18 July 2018 | News
The device is mechanically locked at the required height by means of a locking screw
Zavation, an employee-owned medical device company that designs, develops, manufactures and distributes medical device products has received 510(k) clearance from the FDA to market Normandy VBR System (Cervical and Thoracolumbar Expandable Corpectomy Cage).
The Normandy VBR System is an adjustable height vertebral body replacement device that is implanted into the vertebral body space to provide structural stability in skeletally mature patients following corpectomy or vertebrectomy.
The system is comprised of spacers of various sizes and options to fit the anatomical needs of a wide variety of patients.
The device can be adjusted to the required height after implantation.

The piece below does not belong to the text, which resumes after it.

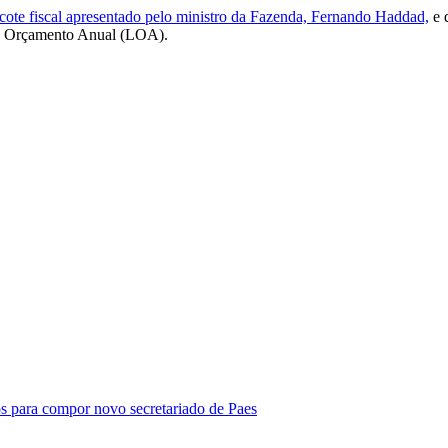
acote fiscal apresentado pelo ministro da Fazenda, Fernando Haddad,
e 
de Orçamento Anual (LOA).
os para compor novo secretariado de Paes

The device is mechanically locked at the required height by means of a locking screw. Each spacer has an axial hole to allow autograft or allograft to be packed inside each spacer.
Protrusions on the superior and inferior surfaces grip the endplates of the adjacent vertebrae to resist expulsion. Components are manufactured from titanium alloy (Ti-6AL-4V) per ASTM F-136.
The Normandy VBR System is indicated for use in the cervical spine (C2-C7) and thoracolumbar spine (T1-L5) in skeletally mature patients for partial or total replacement of a diseased, collapsed, damaged, or unstable vertebral body due to tumor, osteomyelitis, trauma (i.e. fracture), or for reconstruction following corpectomy performed to achieve decompression of the spinal cord and neural tissues in degenerative disorders.
The Normandy VBR System is intended for use with autograft or allogenic bone graft comprised of cancellous and/or corticocancellous bone graft, as an adjunct to fusion.
The Normandy VBR System is also intended to restore the integrity of the spinal column even in the absence of fusion for a limited time period in patients with advanced stage tumors involving the cervical, thoracic, and lumbar spine in whom life expectancy is of insufficient duration to permit achievement of fusion, with bone graft used at the surgeon's discretion.